> **Problem description**:
Please answer these questions using the article about index Magazine.
(a) Who started index Magazine, and in what year?
(b) What typeface dominated the magazine?
(c) What is the title of the new Rizzoli book about the magazine?

> **Source text**:

□ □ □ □ □

Index Magazine - The FADER

Rediscover index Magazine, the Coolest Culture Bible You’ve Never Heard Of

Alex Frank remembers index magazine, which is being remembered in a new book by Rizzoli, index a to z.

May 02, 2014



From the magazine: ISSUE 91, April/May 2014

I was back home in Pittsburgh recently, and my parents finally asked me to clean out my childhood bedroom. After almost a decade away, I surveyed the wreckage of my youth: Le Tigre CDs, Bruce LaBruce zines, John Waters DVDs, Dennis Cooper books, Dior Homme ads ripped out of magazines—things that signified the cool life to a Pennsylvania teenager searching for one in the early 2000s. Amid the stacks were old copies of the one thing that seemed to synthesize it all: index Magazine. Started in 1996 in New York by artist Peter Halley and curator Bob Nickas, and now honored with a new coffee table tome by Rizzoli called index A to Z, it was a thorough compendium of everything that mattered in independent, downtown New York music, art, fashion, poetry, punk and film.

index was the perfect name for it: each issue was a straightforward cheat sheet on a vast alphabet of artists. Over the years, subjects included Parker Posey, Alexander McQueen, Eileen Myles, Fran Lebowitz, Harmony Korine, Kathleen Hanna, Helmut Newton and Hedi Slimane. But it’s the blunt, casual presentation that really made index feel special. Photographs by Wolfgang Tillmans and Juergen Teller looked like they could’ve been shot on disposable cameras, and interviews were chatty and fun. The dominant typeface, a simple Courier, seemed fired off from an old typewriter, as if index were some brilliant, homemade zine. There was a radical realism to it all that made you feel close to the glamorous people that mattered to you, as though they were just like you, and one day, you might be able to join them.

□ □ □ □ □

> **Information shown**:
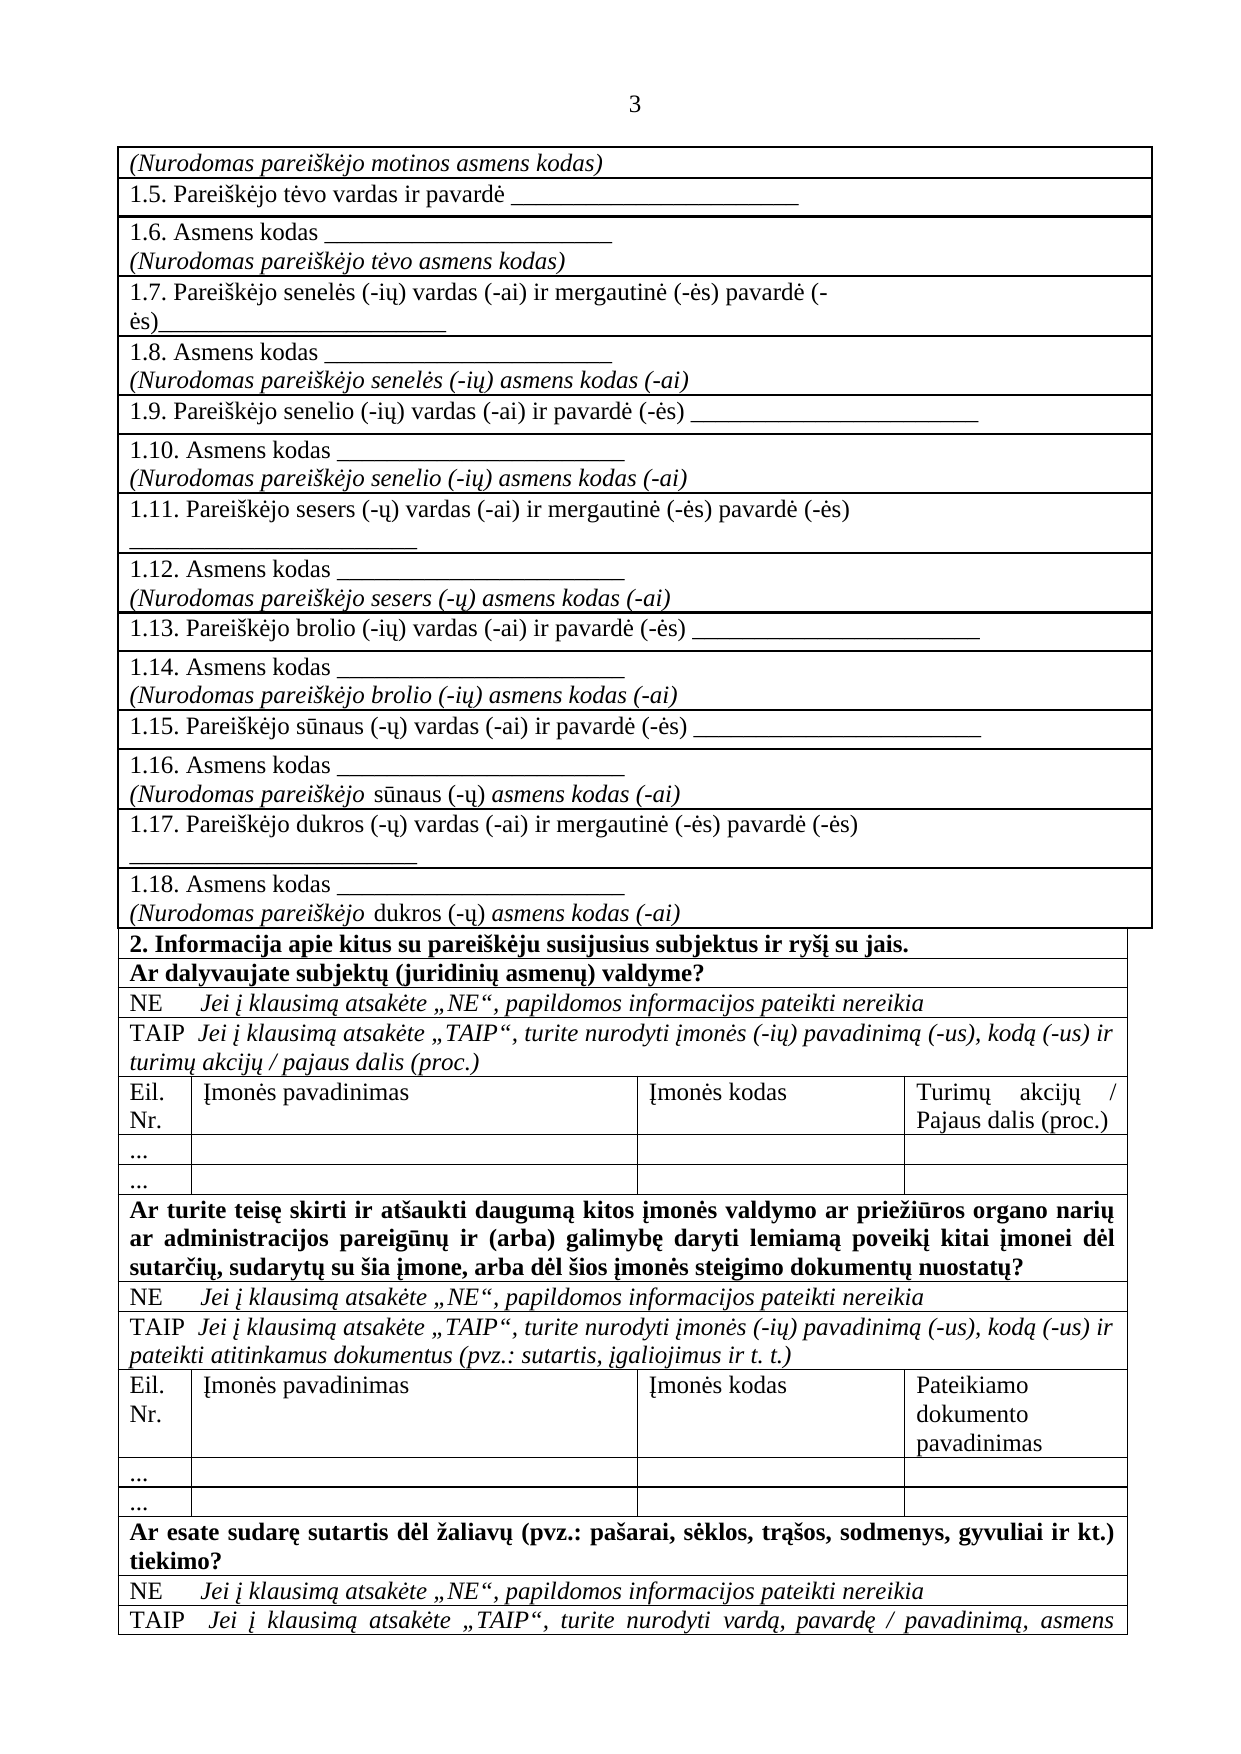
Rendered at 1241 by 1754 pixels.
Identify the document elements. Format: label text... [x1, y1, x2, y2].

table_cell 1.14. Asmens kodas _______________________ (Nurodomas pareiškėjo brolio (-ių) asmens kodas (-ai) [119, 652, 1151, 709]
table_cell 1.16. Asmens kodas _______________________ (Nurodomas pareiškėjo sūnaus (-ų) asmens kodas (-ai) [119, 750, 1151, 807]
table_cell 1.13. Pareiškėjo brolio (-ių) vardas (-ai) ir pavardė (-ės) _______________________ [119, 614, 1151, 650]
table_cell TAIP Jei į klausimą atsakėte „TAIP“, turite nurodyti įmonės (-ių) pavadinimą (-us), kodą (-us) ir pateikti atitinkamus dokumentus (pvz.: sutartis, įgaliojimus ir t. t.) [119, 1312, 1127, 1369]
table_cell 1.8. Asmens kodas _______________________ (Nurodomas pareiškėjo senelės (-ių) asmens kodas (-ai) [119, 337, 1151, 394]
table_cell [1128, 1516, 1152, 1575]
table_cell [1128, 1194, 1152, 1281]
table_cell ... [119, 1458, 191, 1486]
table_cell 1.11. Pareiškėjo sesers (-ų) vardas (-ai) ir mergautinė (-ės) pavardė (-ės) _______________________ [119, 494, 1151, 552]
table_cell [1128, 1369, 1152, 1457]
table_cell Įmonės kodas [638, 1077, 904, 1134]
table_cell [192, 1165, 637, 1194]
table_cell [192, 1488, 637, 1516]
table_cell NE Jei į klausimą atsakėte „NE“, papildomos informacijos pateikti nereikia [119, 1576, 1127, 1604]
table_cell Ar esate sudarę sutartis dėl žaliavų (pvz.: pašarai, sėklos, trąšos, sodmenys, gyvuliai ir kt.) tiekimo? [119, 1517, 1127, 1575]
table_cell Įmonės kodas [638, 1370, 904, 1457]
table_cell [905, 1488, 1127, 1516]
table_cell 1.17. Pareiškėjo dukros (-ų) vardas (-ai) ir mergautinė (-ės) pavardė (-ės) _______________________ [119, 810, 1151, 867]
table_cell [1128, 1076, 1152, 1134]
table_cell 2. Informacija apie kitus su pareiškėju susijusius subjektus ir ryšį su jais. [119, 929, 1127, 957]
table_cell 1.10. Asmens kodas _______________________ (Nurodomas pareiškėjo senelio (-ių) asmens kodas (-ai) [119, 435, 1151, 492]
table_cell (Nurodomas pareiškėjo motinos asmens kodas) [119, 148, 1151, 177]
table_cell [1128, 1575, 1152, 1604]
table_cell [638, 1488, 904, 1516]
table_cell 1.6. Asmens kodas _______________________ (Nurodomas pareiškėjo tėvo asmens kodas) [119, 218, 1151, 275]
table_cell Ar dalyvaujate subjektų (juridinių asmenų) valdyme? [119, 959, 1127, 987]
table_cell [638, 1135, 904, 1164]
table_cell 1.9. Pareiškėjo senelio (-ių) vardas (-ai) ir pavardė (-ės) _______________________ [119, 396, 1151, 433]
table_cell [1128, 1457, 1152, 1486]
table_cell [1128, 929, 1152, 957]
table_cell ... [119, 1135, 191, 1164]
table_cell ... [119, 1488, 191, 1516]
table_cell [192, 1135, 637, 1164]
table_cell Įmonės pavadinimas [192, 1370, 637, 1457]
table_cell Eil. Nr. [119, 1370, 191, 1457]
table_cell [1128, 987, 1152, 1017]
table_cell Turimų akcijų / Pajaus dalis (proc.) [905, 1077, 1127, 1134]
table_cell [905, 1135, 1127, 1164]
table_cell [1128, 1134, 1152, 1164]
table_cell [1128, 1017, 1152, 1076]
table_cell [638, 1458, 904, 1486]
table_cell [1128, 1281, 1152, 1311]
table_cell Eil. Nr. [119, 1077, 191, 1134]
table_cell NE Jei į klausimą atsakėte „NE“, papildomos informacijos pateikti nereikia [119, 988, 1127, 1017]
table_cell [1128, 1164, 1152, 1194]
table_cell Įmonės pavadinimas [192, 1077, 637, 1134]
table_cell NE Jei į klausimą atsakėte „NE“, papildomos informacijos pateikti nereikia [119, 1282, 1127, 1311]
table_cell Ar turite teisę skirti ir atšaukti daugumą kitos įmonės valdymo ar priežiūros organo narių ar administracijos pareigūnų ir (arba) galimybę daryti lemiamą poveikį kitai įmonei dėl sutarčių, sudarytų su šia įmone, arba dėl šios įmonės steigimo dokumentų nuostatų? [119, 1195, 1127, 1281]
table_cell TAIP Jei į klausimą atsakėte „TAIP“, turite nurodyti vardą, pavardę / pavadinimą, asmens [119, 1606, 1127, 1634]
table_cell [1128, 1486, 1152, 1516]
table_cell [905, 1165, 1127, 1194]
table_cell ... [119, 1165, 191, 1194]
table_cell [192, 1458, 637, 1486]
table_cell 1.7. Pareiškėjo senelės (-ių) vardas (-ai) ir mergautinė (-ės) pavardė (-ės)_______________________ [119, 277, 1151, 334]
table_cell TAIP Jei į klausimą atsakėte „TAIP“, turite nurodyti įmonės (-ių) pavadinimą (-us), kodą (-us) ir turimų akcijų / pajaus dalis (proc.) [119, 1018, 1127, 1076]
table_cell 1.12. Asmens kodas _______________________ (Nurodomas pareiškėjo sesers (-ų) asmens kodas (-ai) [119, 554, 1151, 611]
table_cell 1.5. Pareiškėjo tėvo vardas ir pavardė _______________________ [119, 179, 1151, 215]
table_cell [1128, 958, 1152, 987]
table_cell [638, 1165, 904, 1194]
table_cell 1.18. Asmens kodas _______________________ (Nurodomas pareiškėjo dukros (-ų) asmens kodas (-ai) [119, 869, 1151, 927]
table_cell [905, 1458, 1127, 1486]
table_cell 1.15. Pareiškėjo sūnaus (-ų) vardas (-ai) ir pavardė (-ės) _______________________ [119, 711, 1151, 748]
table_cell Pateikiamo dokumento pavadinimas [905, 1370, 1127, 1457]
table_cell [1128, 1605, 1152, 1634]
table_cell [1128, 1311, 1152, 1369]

□ □ □ □ □

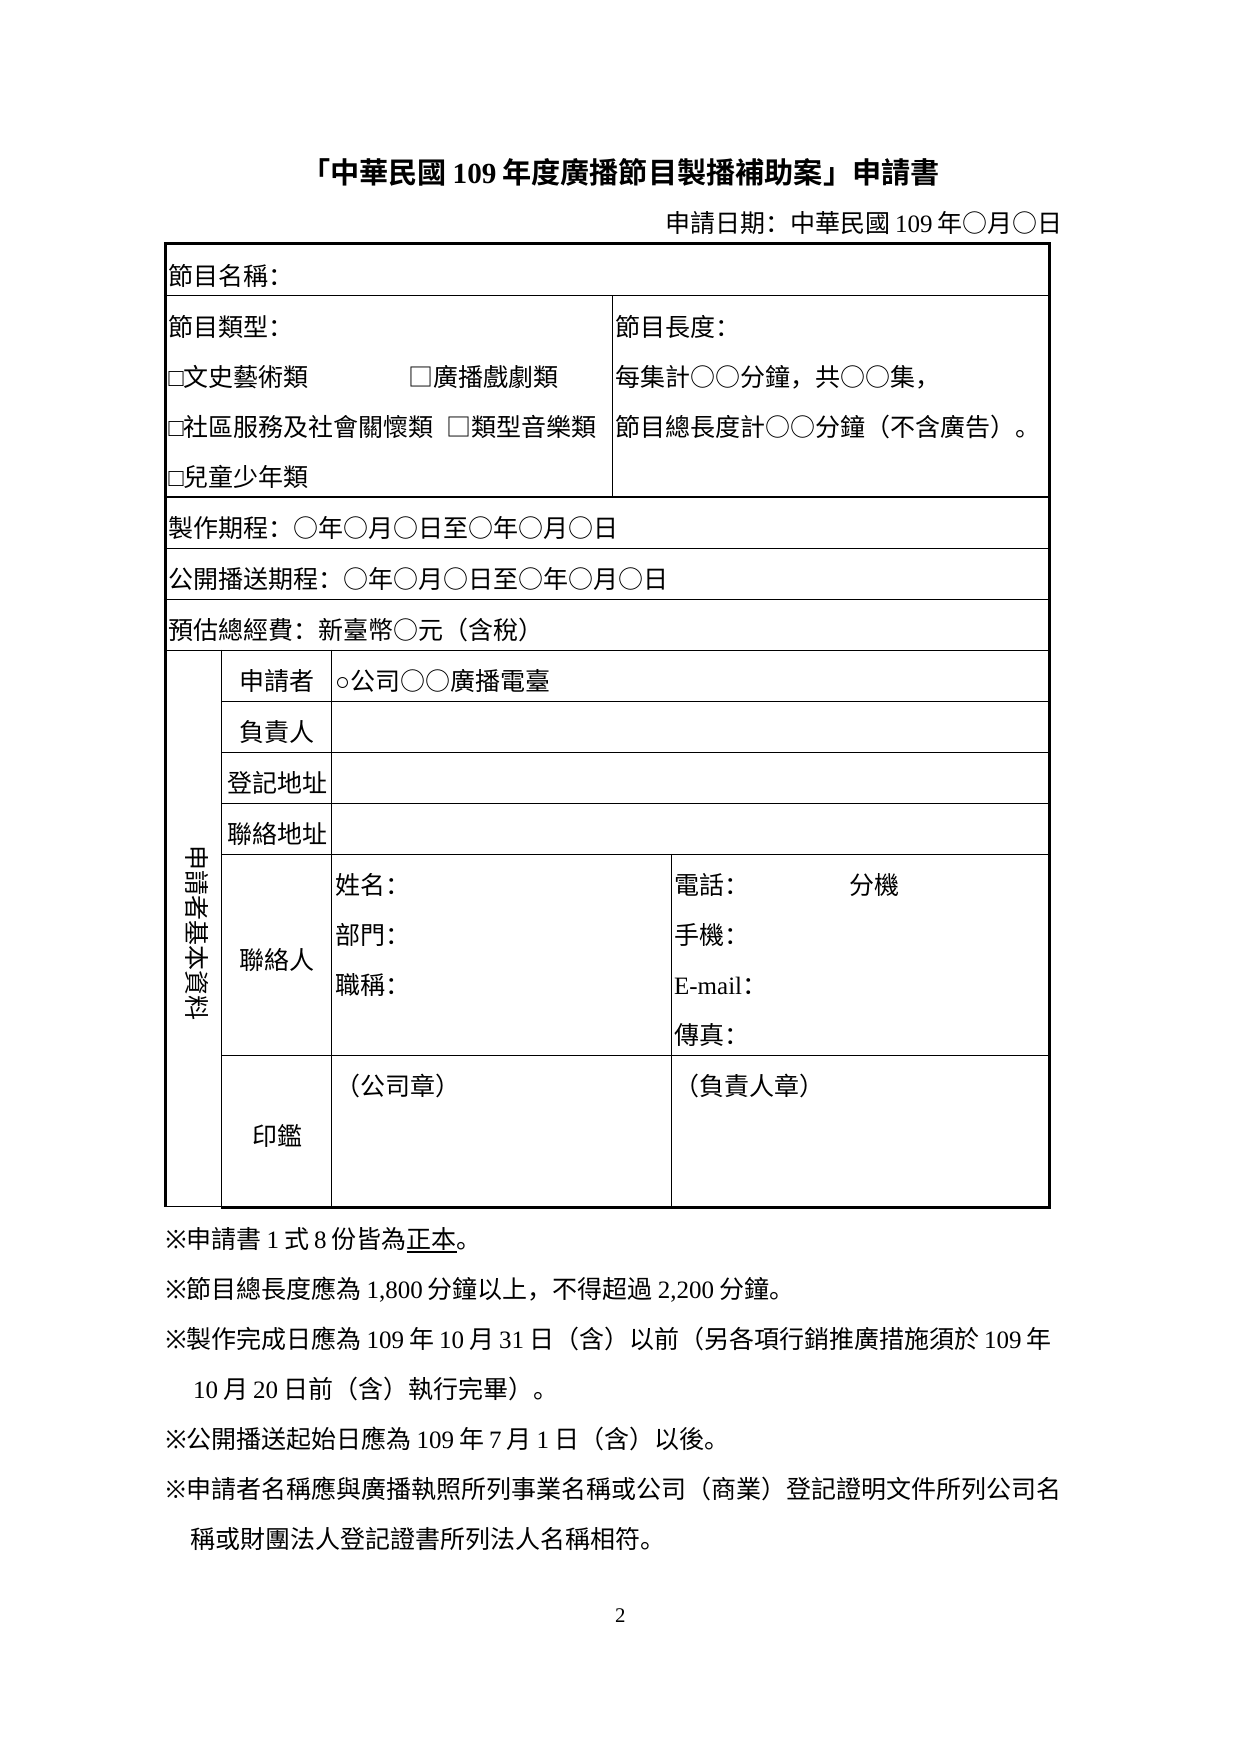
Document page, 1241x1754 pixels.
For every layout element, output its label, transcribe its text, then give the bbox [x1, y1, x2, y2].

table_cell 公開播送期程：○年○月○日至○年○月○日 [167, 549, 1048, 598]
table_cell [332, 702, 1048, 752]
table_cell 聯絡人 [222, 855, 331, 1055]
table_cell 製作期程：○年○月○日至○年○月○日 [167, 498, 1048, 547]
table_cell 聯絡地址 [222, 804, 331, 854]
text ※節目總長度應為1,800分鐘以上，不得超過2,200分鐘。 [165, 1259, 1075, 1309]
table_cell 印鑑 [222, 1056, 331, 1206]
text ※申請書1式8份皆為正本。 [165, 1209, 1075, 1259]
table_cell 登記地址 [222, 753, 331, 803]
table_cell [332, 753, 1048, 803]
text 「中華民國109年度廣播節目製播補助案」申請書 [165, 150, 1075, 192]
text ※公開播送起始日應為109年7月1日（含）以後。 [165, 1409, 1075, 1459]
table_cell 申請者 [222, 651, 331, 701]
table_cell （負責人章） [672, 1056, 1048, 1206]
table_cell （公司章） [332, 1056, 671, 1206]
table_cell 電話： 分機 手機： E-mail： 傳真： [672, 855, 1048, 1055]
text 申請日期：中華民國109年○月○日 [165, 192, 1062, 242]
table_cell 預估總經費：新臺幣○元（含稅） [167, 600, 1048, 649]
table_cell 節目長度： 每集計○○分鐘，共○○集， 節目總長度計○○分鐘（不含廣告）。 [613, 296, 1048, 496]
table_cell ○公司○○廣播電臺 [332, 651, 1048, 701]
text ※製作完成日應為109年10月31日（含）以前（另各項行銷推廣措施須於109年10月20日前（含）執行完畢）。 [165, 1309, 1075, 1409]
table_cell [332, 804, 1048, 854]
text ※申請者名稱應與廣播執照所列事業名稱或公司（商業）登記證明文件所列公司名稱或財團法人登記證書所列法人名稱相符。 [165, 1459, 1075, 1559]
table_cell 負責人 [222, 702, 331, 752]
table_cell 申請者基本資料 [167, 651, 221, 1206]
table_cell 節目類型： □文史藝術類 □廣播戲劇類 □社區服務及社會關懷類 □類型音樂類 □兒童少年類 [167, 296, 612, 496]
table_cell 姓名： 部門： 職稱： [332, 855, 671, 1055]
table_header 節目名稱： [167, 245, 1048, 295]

□ □ □ □ □

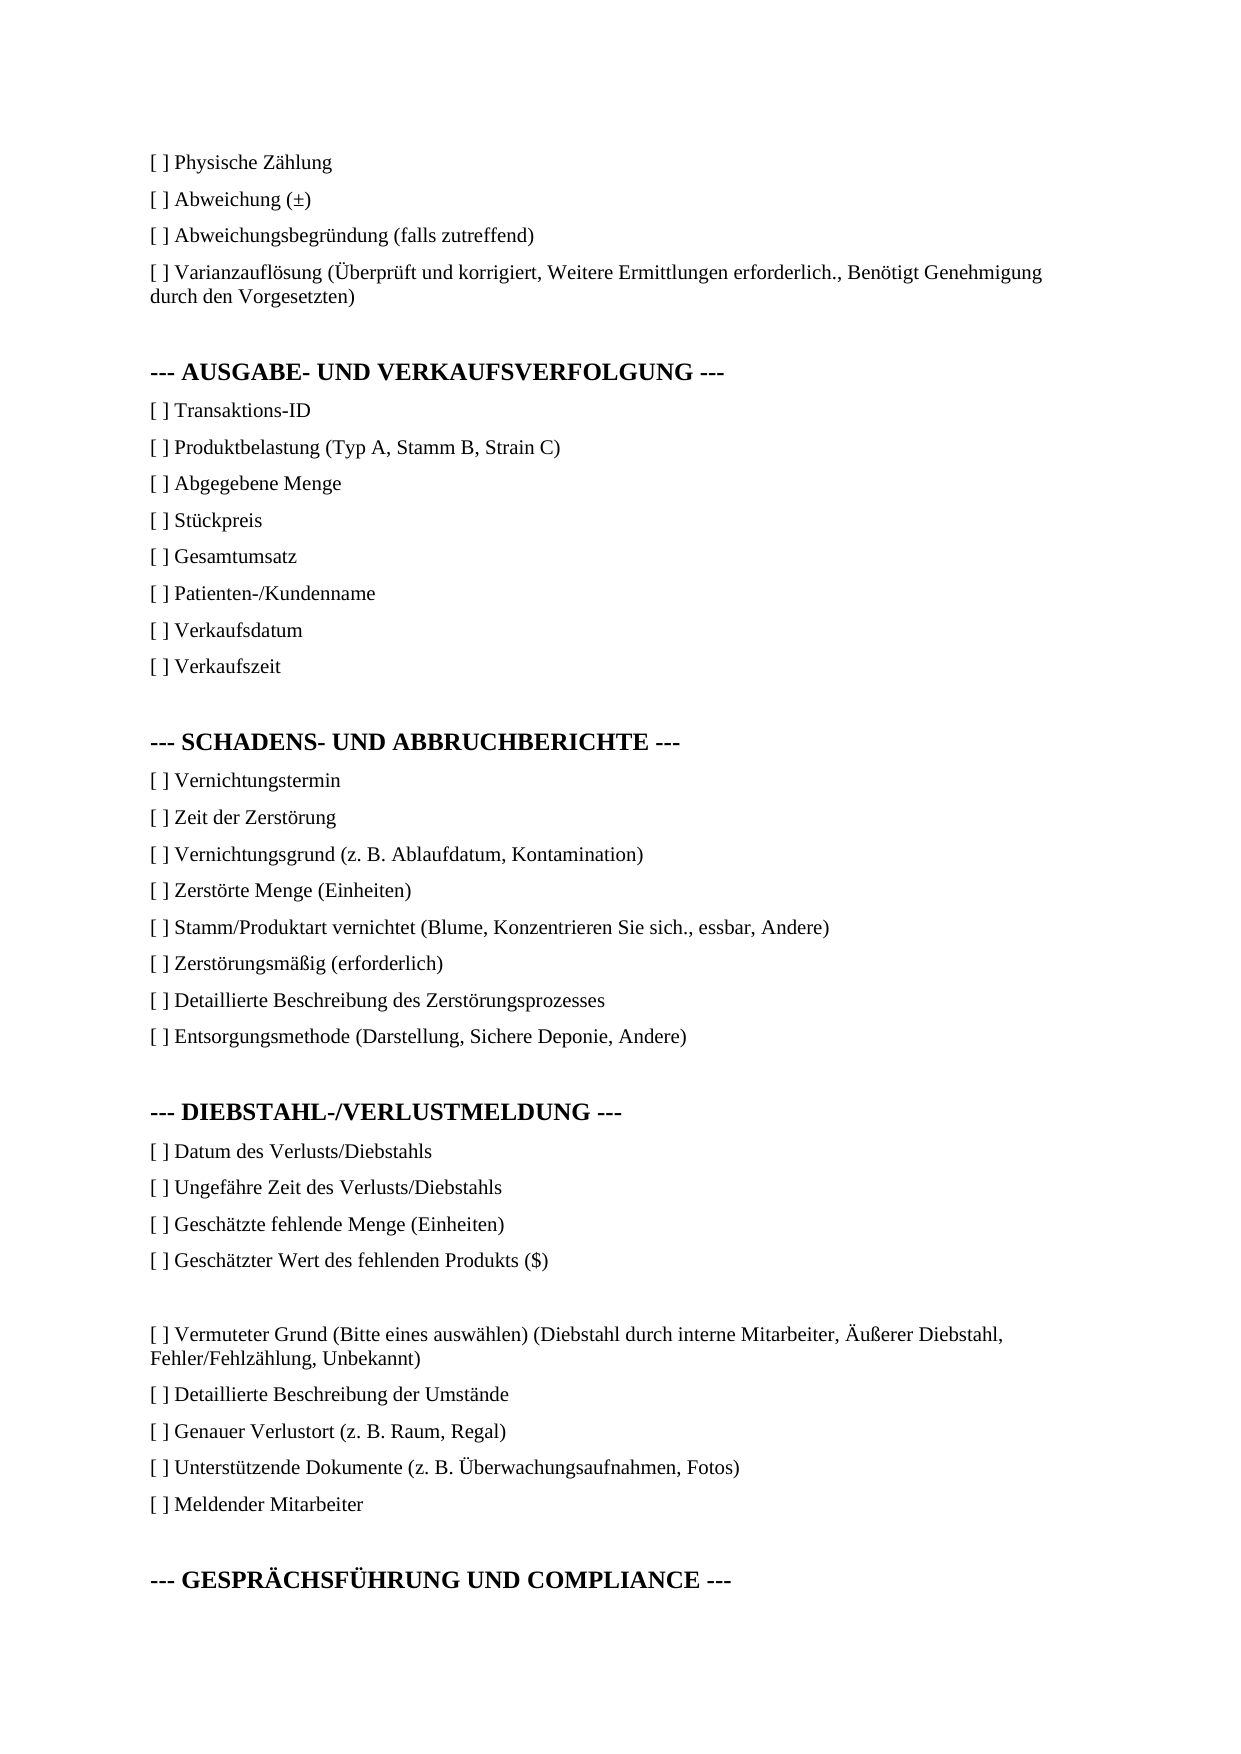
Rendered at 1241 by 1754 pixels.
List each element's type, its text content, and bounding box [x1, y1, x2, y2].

□ □ □ □ □

> **Task answer**:
(a) Artist Peter Halley and curator Bob Nickas started it in 1996.
(b) A simple Courier.
(c) index A to Z.